Original: Our friends won't buy this analysis, let alone the next one we propose.
Token IDs: [101, 2256, 2814, 2180, 1005, 1056, 4965, 2023, 4106, 1010, 2292, 2894, 1996, 2279, 2028, 2057, 16599, 1012, 102, 0, 0, 0, 0, 0, 0, 0, 0, 0, 0, 0, 0, 0, 0, 0, 0, 0, 0, 0, 0, 0, 0, 0, 0, 0, 0, 0, 0, 0, 0, 0, 0, 0, 0, 0, 0, 0, 0, 0, 0, 0, 0, 0, 0, 0]


In [5]:
print('Max sentence length:', max([len(s) for s in input_ids]))

Max sentence length: 64


### Attention Masks

In [6]:
attention_masks = []

for sent in input_ids:
    att_mask = [int(token_id > 0) for token_id in sent]
    attention_masks.append(att_mask)

In [7]:
attention_masks[0]

[1,
 1,
 1,
 1,
 1,
 1,
 1,
 1,
 1,
 1,
 1,
 1,
 1,
 1,
 1,
 1,
 1,
 1,
 1,
 0,
 0,
 0,
 0,
 0,
 0,
 0,
 0,
 0,
 0,
 0,
 0,
 0,
 0,
 0,
 0,
 0,
 0,
 0,
 0,
 0,
 0,
 0,
 0,
 0,
 0,
 0,
 0,
 0,
 0,
 0,
 0,
 0,
 0,
 0,
 0,
 0,
 0,
 0,
 0,
 0,
 0,
 0,
 0,
 0]

### Training/Test Set Creation

In [8]:
from sklearn.model_selection import train_test_split

train_inputs, validation_inputs, train_labels, validation_labels = train_test_split(input_ids,
                                                                                    labels,
                                                                                    random_state = 2018,
                                                                                    test_size = 0.1)
train_masks, validation_masks, _, _ = train_test_split(attention_masks,
                                                       labels,
                                                       random_state = 2018,
                                                       test_size = 0.1)

In [9]:
print(train_inputs[0])
print(train_masks[0])

[101, 2002, 2939, 1996, 3328, 1012, 102, 0, 0, 0, 0, 0, 0, 0, 0, 0, 0, 0, 0, 0, 0, 0, 0, 0, 0, 0, 0, 0, 0, 0, 0, 0, 0, 0, 0, 0, 0, 0, 0, 0, 0, 0, 0, 0, 0, 0, 0, 0, 0, 0, 0, 0, 0, 0, 0, 0, 0, 0, 0, 0, 0, 0, 0, 0]
[1, 1, 1, 1, 1, 1, 1, 0, 0, 0, 0, 0, 0, 0, 0, 0, 0, 0, 0, 0, 0, 0, 0, 0, 0, 0, 0, 0, 0, 0, 0, 0, 0, 0, 0, 0, 0, 0, 0, 0, 0, 0, 0, 0, 0, 0, 0, 0, 0, 0, 0, 0, 0, 0, 0, 0, 0, 0, 0, 0, 0, 0, 0, 0]


### Tensors

In [10]:
import torch

train_inputs = torch.tensor(train_inputs)
validation_inputs = torch.tensor(validation_inputs)

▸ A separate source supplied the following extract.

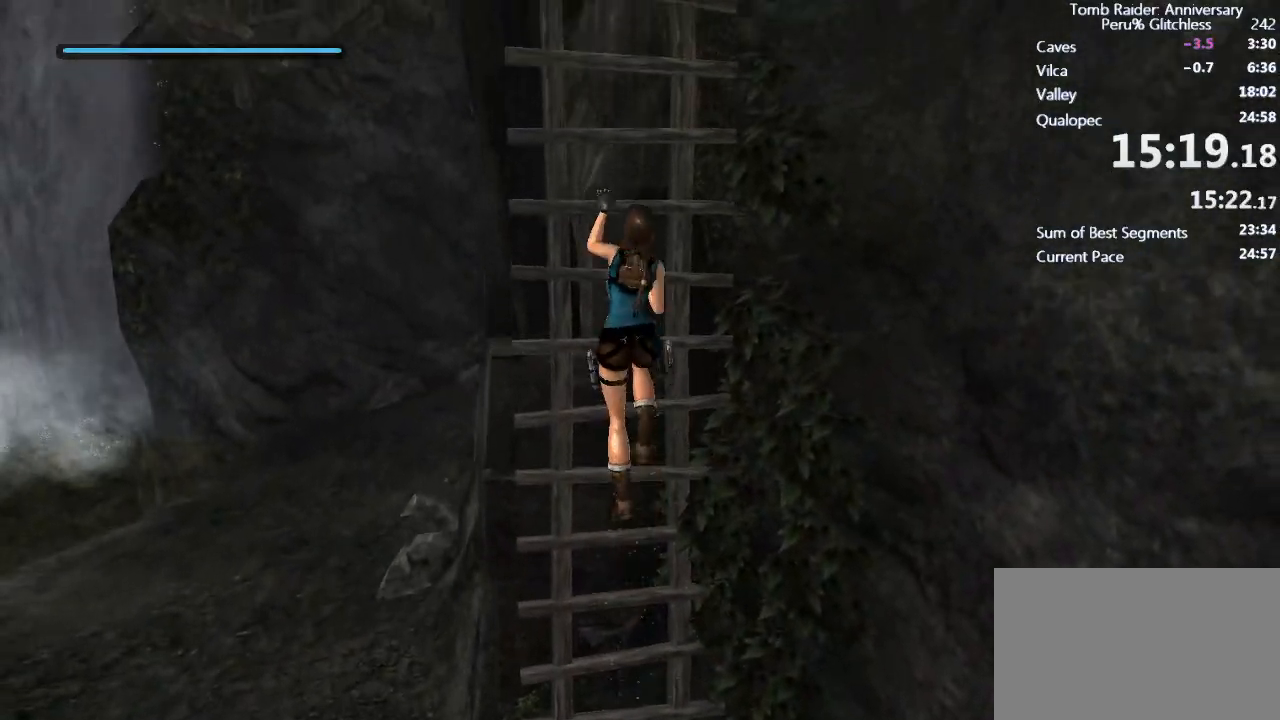
{"keys": ["e", "shift", "w"], "mouse": [], "events": [[50, "e", "down"], [133, "e", "up"], [467, "e", "down"]]}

train_labels = torch.tensor(train_labels)
validation_labels = torch.tensor(validation_labels)

train_masks = torch.tensor(train_masks)
validation_masks = torch.tensor(validation_masks)

In [11]:
from torch.utils.data import TensorDataset, DataLoader, RandomSampler, SequentialSampler

batch_size = 32
train_data = TensorDataset(train_inputs, train_masks, train_labels)
train_sampler = RandomSampler(train_data)
train_dataloader = DataLoader(train_data, sampler=train_sampler, batch_size=batch_size)

validation_data = TensorDataset(validation_inputs, validation_masks, validation_labels)
validation_sampler = SequentialSampler(validation_data)
validation_dataloader = DataLoader(validation_data, sampler=validation_sampler, batch_size=batch_size)

### Readying BERT Model

In [12]:
# pip install tensorflow
from transformers import BertForSequenceClassification, AdamW, BertConfig

model = BertForSequenceClassification.from_pretrained('bert-base-uncased',
                                                     num_labels=2,
                                                     output_attentions=False,
                                                     output_hidden_states=False)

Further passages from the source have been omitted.